Q: What about CPC privatisation? One-third of the CPC held by the Treasury was supposed to be sold to another company. What is the present situation in this regard?


A: I would not call it privatisation. I would call it restructuring. We sold part of it. That was not privatisation. This government did not want to proceed with the sale of the third held by the Treasury. CPC is a government corporation, owned by the Treasury on behalf of the government. CPC kept one-third of the company, one-third was sold to LIOC and the other was to be sold to Sinopec, to be the third player. Nothing is happening in this regard right now. At least one result of not proceeding with the sale was that one-third of filling stations are now neglected.


Actually, no one will come in as a third player if the pricing formula is not in operation. Who will come and invest if they are not sure of getting a profit? They can’t fix prices – the government fixes prices. So why take a risk? The stations that have been set aside for a third player have to be distributed among CPC and LIOC.


Q: How can the outstanding debt be resolved? Institutions such as the Ceylon Electricity Board (CEB) owe a lot to CPC. Can the debt be recovered?


A: The problem here is that the biggest debtors are CEB, Sri Lanka Railways and the armed services. They are all funded by the Treasury. Invariably, the Treasury delays funding them and calls upon CPC to give them credit. Now there is a huge debt owed to the CPC, which is also a major reason for the present price increase. The easy way out – temporary patchwork – is to ask the CPC for credit.


Q: How can fuel storage and distribution issues be addressed?


A: Firstly, the use of the new storage tank terminal at Muthurajawela should be maximised. Then prices can be reduced. Secondly, the issue of third player stations should be settled.


Q: What are your views on oil exploration in the backdrop of the delimitation of Sri Lanka’s territorial waters and the expansion of Sri Lanka’s Exclusive Economic Zone?

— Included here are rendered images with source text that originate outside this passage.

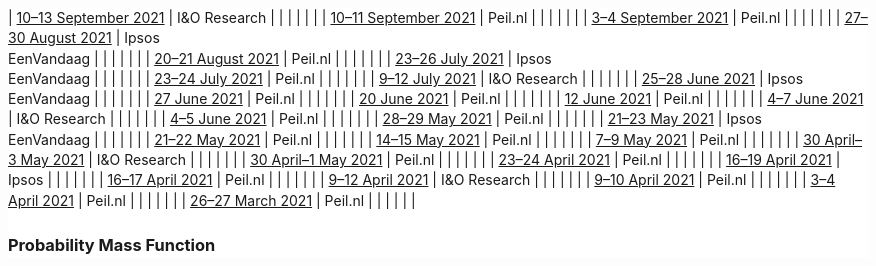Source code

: | [10–13 September 2021](2021-09-13-IOResearch.html) | I&O Research |  |  |  |  |  |
| [10–11 September 2021](2021-09-11-Peilnl.html) | Peil.nl |  |  |  |  |  |
| [3–4 September 2021](2021-09-04-Peilnl.html) | Peil.nl |  |  |  |  |  |
| [27–30 August 2021](2021-08-30-Ipsos.html) | Ipsos <br> EenVandaag |  |  |  |  |  |
| [20–21 August 2021](2021-08-21-Peilnl.html) | Peil.nl |  |  |  |  |  |
| [23–26 July 2021](2021-07-26-Ipsos.html) | Ipsos <br> EenVandaag |  |  |  |  |  |
| [23–24 July 2021](2021-07-24-Peilnl.html) | Peil.nl |  |  |  |  |  |
| [9–12 July 2021](2021-07-12-IOResearch.html) | I&O Research |  |  |  |  |  |
| [25–28 June 2021](2021-06-28-Ipsos.html) | Ipsos <br> EenVandaag |  |  |  |  |  |
| [27 June 2021](2021-06-27-Peilnl.html) | Peil.nl |  |  |  |  |  |
| [20 June 2021](2021-06-20-Peilnl.html) | Peil.nl |  |  |  |  |  |
| [12 June 2021](2021-06-12-Peilnl.html) | Peil.nl |  |  |  |  |  |
| [4–7 June 2021](2021-06-07-IOResearch.html) | I&O Research |  |  |  |  |  |
| [4–5 June 2021](2021-06-05-Peilnl.html) | Peil.nl |  |  |  |  |  |
| [28–29 May 2021](2021-05-29-Peilnl.html) | Peil.nl |  |  |  |  |  |
| [21–23 May 2021](2021-05-23-Ipsos.html) | Ipsos <br> EenVandaag |  |  |  |  |  |
| [21–22 May 2021](2021-05-22-Peilnl.html) | Peil.nl |  |  |  |  |  |
| [14–15 May 2021](2021-05-15-Peilnl.html) | Peil.nl |  |  |  |  |  |
| [7–9 May 2021](2021-05-09-Peilnl.html) | Peil.nl |  |  |  |  |  |
| [30 April–3 May 2021](2021-05-03-IOResearch.html) | I&O Research |  |  |  |  |  |
| [30 April–1 May 2021](2021-05-01-Peilnl.html) | Peil.nl |  |  |  |  |  |
| [23–24 April 2021](2021-04-24-Peilnl.html) | Peil.nl |  |  |  |  |  |
| [16–19 April 2021](2021-04-19-Ipsos.html) | Ipsos |  |  |  |  |  |
| [16–17 April 2021](2021-04-17-Peilnl.html) | Peil.nl |  |  |  |  |  |
| [9–12 April 2021](2021-04-12-IOResearch.html) | I&O Research |  |  |  |  |  |
| [9–10 April 2021](2021-04-10-Peilnl.html) | Peil.nl |  |  |  |  |  |
| [3–4 April 2021](2021-04-04-Peilnl.html) | Peil.nl |  |  |  |  |  |
| [26–27 March 2021](2021-03-27-Peilnl.html) | Peil.nl |  |  |  |  |  |

### Probability Mass Function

A: Seismic surveys have been done off the western coast. Earlier we did studies about the Mannar Basin. During the last two to three years, studies were done in the Mannar Peninsula right up to Galle, in a fairly deep sea.


We know there is some oil or gas, but we do not know for sure whether we could find it in economic quantities. This is especially important because such a deep sea operation is going to cost a lot. Therefore, the volumes available for extraction must be fairly large. We have not done that and it is the duty of the people who have agreed to explore at their own cost and at their own risk. It is actually very silly for anybody to say – as stated by some people in recent times – that there will be oil next year or the following year. If they find oil in adequate quantities, it will take at least five to six years to make use of it commercially.